Hamlett has played it cool but direct to this point, praising the contributions of second-year players Patrick Nyarko and Marco Pappa as justification for using Blanco and Chris Rolfe off the bench. Heading into a game Saturday at San Jose, the Fire shares first place with the Revs with two wins and a tie, but its attack - stagnant and methodical for much of those three games -- could obviously benefit from the presence of catalysts like Blanco and Rolfe.

This could, and probably should, simply blow over, a typical, temporary rift between a benched superstar and the man in charge. Yet the improvement of Pappa and Nyarko adds them to the list of candidates, along with Blanco, Rolfe, Justin Mapp and rookie Baggio Husidic, to play attacking roles in support of Brian McBride. Making those decisions and massaging a superstar ego play just as vital a role in success as tactics and systems of play.

Denis Hamlett, second-year head coach, has already cited the importance of winning the conference so as not to play, and lose, the conference final on the road, as was the case last year in Columbus.

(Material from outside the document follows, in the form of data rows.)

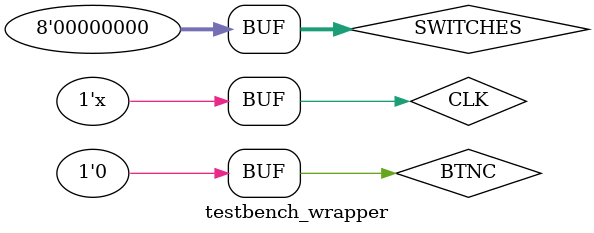
<source format=sv>
`timescale 1ns / 1ps


module testbench_wrapper();

logic CLK;
logic BTNC;
logic [7:0] SWITCHES;
logic [7:0] LEDS;
logic [7:0] CATH_OUT;
logic [3:0] ANO_OUT;

initial begin
CLK = 1'B0;
BTNC = 1'B0;
SWITCHES = 8'B00000000;
end

RAT_WRAPPER uut(.CLK(CLK), .BTNC(BTNC), .SWITCHES(SWITCHES), .LEDS(LEDS), .CATH_OUT(CATH_OUT), .ANO_OUT(ANO_OUT));

always
 #10 CLK = ~CLK;






endmodule

</source>
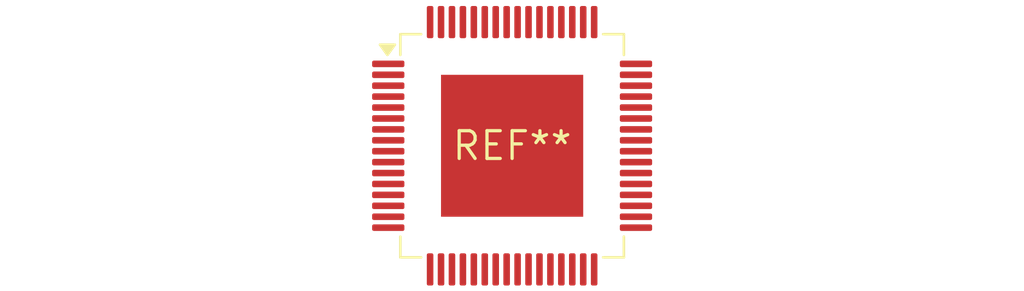
<source format=kicad_pcb>
(kicad_pcb (version 20240108) (generator pcbnew)

  (general
    (thickness 1.6)
  )

  (paper "A4")
  (layers
    (0 "F.Cu" signal)
    (31 "B.Cu" signal)
    (32 "B.Adhes" user "B.Adhesive")
    (33 "F.Adhes" user "F.Adhesive")
    (34 "B.Paste" user)
    (35 "F.Paste" user)
    (36 "B.SilkS" user "B.Silkscreen")
    (37 "F.SilkS" user "F.Silkscreen")
    (38 "B.Mask" user)
    (39 "F.Mask" user)
    (40 "Dwgs.User" user "User.Drawings")
    (41 "Cmts.User" user "User.Comments")
    (42 "Eco1.User" user "User.Eco1")
    (43 "Eco2.User" user "User.Eco2")
    (44 "Edge.Cuts" user)
    (45 "Margin" user)
    (46 "B.CrtYd" user "B.Courtyard")
    (47 "F.CrtYd" user "F.Courtyard")
    (48 "B.Fab" user)
    (49 "F.Fab" user)
    (50 "User.1" user)
    (51 "User.2" user)
    (52 "User.3" user)
    (53 "User.4" user)
    (54 "User.5" user)
    (55 "User.6" user)
    (56 "User.7" user)
    (57 "User.8" user)
    (58 "User.9" user)
  )

  (setup
    (pad_to_mask_clearance 0)
    (pcbplotparams
      (layerselection 0x00010fc_ffffffff)
      (plot_on_all_layers_selection 0x0000000_00000000)
      (disableapertmacros false)
      (usegerberextensions false)
      (usegerberattributes false)
      (usegerberadvancedattributes false)
      (creategerberjobfile false)
      (dashed_line_dash_ratio 12.000000)
      (dashed_line_gap_ratio 3.000000)
      (svgprecision 4)
      (plotframeref false)
      (viasonmask false)
      (mode 1)
      (useauxorigin false)
      (hpglpennumber 1)
      (hpglpenspeed 20)
      (hpglpendiameter 15.000000)
      (dxfpolygonmode false)
      (dxfimperialunits false)
      (dxfusepcbnewfont false)
      (psnegative false)
      (psa4output false)
      (plotreference false)
      (plotvalue false)
      (plotinvisibletext false)
      (sketchpadsonfab false)
      (subtractmaskfromsilk false)
      (outputformat 1)
      (mirror false)
      (drillshape 1)
      (scaleselection 1)
      (outputdirectory "")
    )
  )

  (net 0 "")

  (footprint "LQFP-64-1EP_10x10mm_P0.5mm_EP6.5x6.5mm" (layer "F.Cu") (at 0 0))

)

</source>
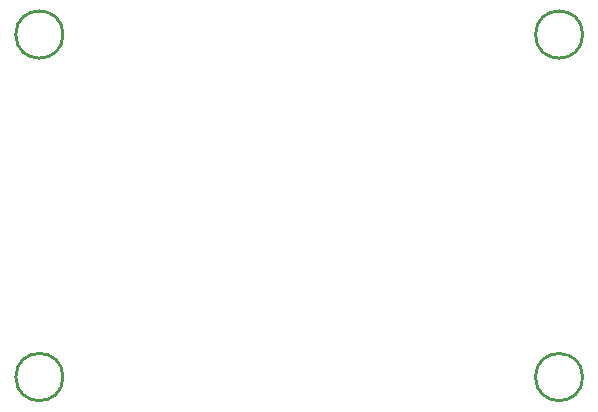
<source format=gko>
G04*
G04 #@! TF.GenerationSoftware,Altium Limited,Altium Designer,24.6.1 (21)*
G04*
G04 Layer_Color=16711935*
%FSLAX44Y44*%
%MOMM*%
G71*
G04*
G04 #@! TF.SameCoordinates,4FE4A77B-1A08-46E0-B02B-12D9CABBE600*
G04*
G04*
G04 #@! TF.FilePolarity,Positive*
G04*
G01*
G75*
%ADD70C,0.2540*%
D70*
X50000Y320000D02*
G03*
X50000Y320000I-20000J0D01*
G01*
X490000D02*
G03*
X490000Y320000I-20000J0D01*
G01*
Y30000D02*
G03*
X490000Y30000I-20000J0D01*
G01*
X50000D02*
G03*
X50000Y30000I-20000J0D01*
G01*
M02*

</source>
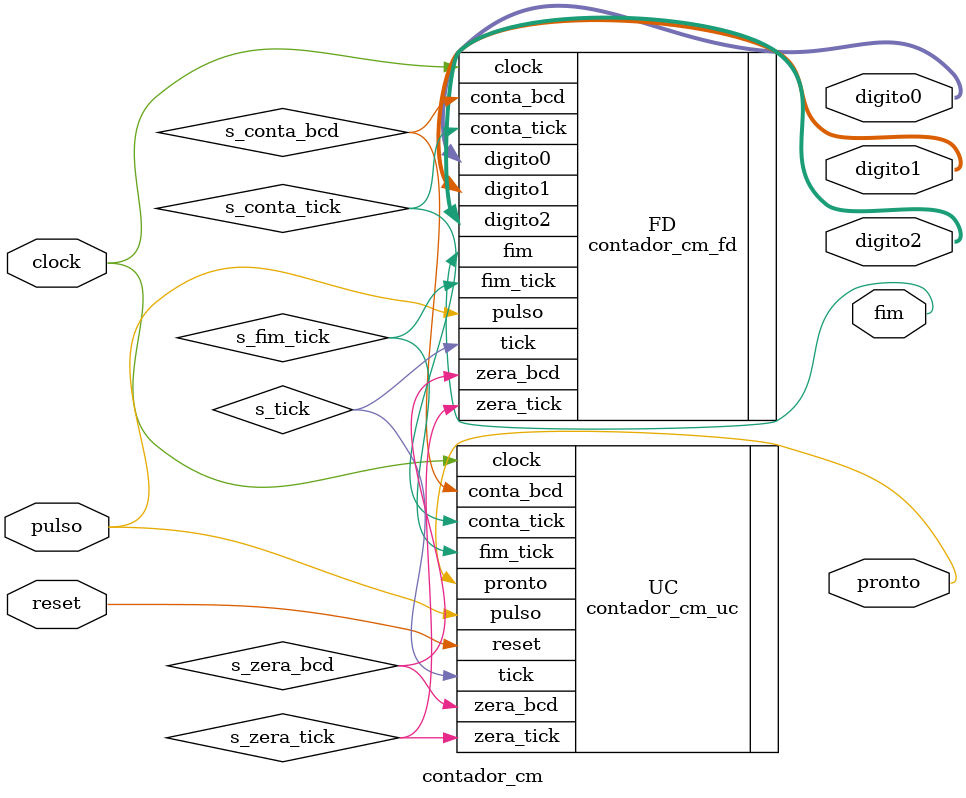
<source format=v>
/* --------------------------------------------------------------------------
 *  Arquivo   : contador_cm.v
 * --------------------------------------------------------------------------
 *  Descricao : componente de contagem de cm 
 *
 *              componente parametrizado em funcao de clocks/cm
 *            
 * --------------------------------------------------------------------------
 *  Revisoes  :
 *      Data        Versao  Autor             Descricao
 *      07/09/2024  1.0     Edson Midorikawa  versao em Verilog
 * --------------------------------------------------------------------------
 */
 
module contador_cm #(
    parameter R = 10,  // razão de clocks por cm
    parameter N = 4    // teto(log2(R))
) (
    input wire        clock,
    input wire        reset,
    input wire        pulso,
    output wire [3:0] digito0,
    output wire [3:0] digito1,
    output wire [3:0] digito2,
    output wire       fim,
    output wire       pronto
);

    // Sinais internos
    wire s_zera_tick;
    wire s_conta_tick;
    wire s_zera_bcd;
    wire s_conta_bcd;
    wire s_tick;
	 wire s_fim_tick;

    // Instanciação do contador_cm_fd
    contador_cm_fd #(
        .R(R), 
        .N(N)
    ) FD (
        .clock     (clock       ),
        .pulso     (pulso       ),
        .zera_tick (s_zera_tick ),
        .conta_tick(s_conta_tick),
        .zera_bcd  (s_zera_bcd  ),
        .conta_bcd (s_conta_bcd ),
        .tick      (s_tick      ),
        .digito0   (digito0     ),
        .digito1   (digito1     ),
        .digito2   (digito2     ),
        .fim       (fim         ),
		  .fim_tick  (s_fim_tick  )
    );

    // Instanciação do contador_cm_uc
    contador_cm_uc UC (
        .clock     (clock       ),
        .reset     (reset       ),
        .pulso     (pulso       ),
        .tick      (s_tick      ),
		  .fim_tick  (s_fim_tick  ),
        .zera_tick (s_zera_tick ),
        .conta_tick(s_conta_tick),
        .zera_bcd  (s_zera_bcd  ),
        .conta_bcd (s_conta_bcd ),
        .pronto    (pronto      )
    );

endmodule
</source>
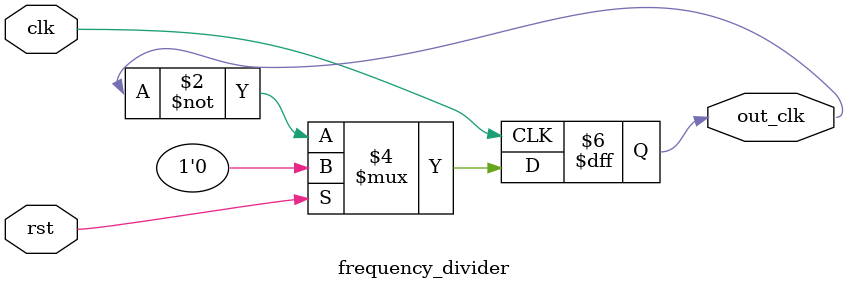
<source format=v>
module frequency_divider(clk, rst, out_clk);
  output reg out_clk;
  input clk;
  input rst;
  always @(posedge clk)
    begin
      if (rst) // NOTE: reset when rst = 1
        out_clk <= 1'b0;
      else
        out_clk <= ~out_clk;
    end
endmodule

</source>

He has the means to reach MLS Cup - he must also utilize the methods.



0 comments

  1. commented on: April 21, 2009 at 10:26 a.m.
    An alternate take is that Coach Hamlitt is being cautious in bringing a veteran player back from injury. That may not be a bad plan especially with the cold springtime weather in Chicago. If Blanco is a bit frustrated so be it. With the marathon that is the MLS season, it's more important to do it right and not lose Blanco for an extended period. At age 36, Blanco must look forward more to a graceful way to end his career than plan for extended contracts with any club. If he wants a swan song in Mexico after this season with the Fire, that's fine. He's been worth more to the Fire than whatever compensation he's been paid. He's a designated player done right.